I know I can performance test the cases but there’s a lot of different hw out there, as well as driver versions and no matter how much I read I can’t beat the experience of real world use you guys have… (For instance, it seems that nVidia is much faster when it comes to VRAM-DRAM than ATI).

Any pointers, comments or suggestions are much appreciated. Code even more so, if you have it.

Btw, a short q, can memory be copied VRAM->DRAM using DMA or is that just VRAM->VRAM? DMA is good since it free up the CPU for other stuff. It won’t reduce the latency but it will improve the throughput (both of which are important in a VNC app).

Cheers,
Mikael Grev

system · September 15, 2009, 2:49pm

One of the important things is to match the format of the back buffer and this format is usually GL_BGRA
1920x1200x32 bpp = 8.78 MB

It would be better to just play back the same GL commands on the other computer. Probably will cost less network traffic.

_x57 · September 16, 2009, 5:30am

Despite V-man’s reasonable point …

yes, transfer VRAM->DRAM can be asynchronous using pbo to first do a quick VRAM->VRAM copy and then map the VRAM to DRAM. There is a nvidia whitepaper describing some details that helped me … just google for “fast texture transfers”…

Also, you probably could perhaps use pixel transfer operations to do the scale/flip on the gpu, but i am not an expert with this.

Mikael_Grev · September 16, 2009, 12:33pm

Thanks guys,

I really would like to just transfer the GL commands but unfortunately I only work on pixels and OpenGL will only be used on Mac and possibly Linux.

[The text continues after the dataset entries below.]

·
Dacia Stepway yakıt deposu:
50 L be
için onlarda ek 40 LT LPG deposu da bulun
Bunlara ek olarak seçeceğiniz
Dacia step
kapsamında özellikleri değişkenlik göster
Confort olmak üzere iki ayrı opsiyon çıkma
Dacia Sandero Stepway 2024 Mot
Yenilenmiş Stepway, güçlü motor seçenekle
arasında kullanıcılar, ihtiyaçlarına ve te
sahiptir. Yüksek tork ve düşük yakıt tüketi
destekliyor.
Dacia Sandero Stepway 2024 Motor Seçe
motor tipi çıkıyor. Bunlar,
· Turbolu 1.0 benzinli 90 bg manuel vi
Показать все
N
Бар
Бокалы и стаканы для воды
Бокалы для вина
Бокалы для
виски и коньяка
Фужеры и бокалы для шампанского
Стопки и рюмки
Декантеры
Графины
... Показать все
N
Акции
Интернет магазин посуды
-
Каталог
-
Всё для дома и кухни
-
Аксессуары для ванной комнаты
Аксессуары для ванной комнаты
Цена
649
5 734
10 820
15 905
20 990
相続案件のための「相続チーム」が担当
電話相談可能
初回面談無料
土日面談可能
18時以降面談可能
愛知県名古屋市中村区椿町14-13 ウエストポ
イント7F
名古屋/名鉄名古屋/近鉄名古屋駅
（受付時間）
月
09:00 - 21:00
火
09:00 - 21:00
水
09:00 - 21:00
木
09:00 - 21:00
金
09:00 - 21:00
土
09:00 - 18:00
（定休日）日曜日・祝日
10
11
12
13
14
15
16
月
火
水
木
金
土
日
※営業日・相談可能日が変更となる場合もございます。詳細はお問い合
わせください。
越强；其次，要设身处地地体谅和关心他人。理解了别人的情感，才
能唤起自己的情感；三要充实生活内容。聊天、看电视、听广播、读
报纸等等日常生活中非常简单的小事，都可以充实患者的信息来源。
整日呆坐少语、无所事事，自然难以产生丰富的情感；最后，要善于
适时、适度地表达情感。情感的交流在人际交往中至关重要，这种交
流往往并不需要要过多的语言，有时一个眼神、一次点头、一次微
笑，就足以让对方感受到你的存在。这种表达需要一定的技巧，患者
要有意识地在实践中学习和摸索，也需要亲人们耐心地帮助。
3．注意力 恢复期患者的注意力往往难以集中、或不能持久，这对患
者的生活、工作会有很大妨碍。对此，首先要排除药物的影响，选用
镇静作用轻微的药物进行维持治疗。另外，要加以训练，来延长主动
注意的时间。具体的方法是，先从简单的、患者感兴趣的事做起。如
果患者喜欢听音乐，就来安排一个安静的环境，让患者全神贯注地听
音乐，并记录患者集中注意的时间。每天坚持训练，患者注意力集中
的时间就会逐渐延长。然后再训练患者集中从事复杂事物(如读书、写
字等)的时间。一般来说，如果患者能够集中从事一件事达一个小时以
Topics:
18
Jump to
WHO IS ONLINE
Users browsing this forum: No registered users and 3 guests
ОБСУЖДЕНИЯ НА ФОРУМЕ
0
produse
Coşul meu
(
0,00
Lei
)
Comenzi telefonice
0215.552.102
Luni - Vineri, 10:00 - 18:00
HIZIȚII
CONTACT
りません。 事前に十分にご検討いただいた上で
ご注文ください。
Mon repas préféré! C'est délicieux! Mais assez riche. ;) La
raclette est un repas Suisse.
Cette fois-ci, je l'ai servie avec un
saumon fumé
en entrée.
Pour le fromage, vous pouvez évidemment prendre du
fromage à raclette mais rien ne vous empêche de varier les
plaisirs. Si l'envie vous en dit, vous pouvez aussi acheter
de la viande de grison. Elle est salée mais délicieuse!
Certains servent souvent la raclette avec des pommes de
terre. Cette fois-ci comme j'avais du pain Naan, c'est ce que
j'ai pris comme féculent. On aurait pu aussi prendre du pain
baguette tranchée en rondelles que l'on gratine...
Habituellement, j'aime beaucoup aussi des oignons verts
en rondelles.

A followup, is it possible to copy from the front buffer to a texture/PBO with scale+flip y in one go? Or do I need to go via an intermediate texture?

Cheers,
Mikael

system · September 16, 2009, 2:18pm

glReadBuffer(GL_FRONT)
but calling glReadPixels will not do scaling and flipping.

Scaling can be handled by calling glViewport, glEnable(GL_SCISSOR) and glScissor before rendering the scene.
Flipping can be done with a appropriate call to glScale on the modelview matrix.

There is also the GL_EXT_framebuffer_blit than can do scaling and flipping.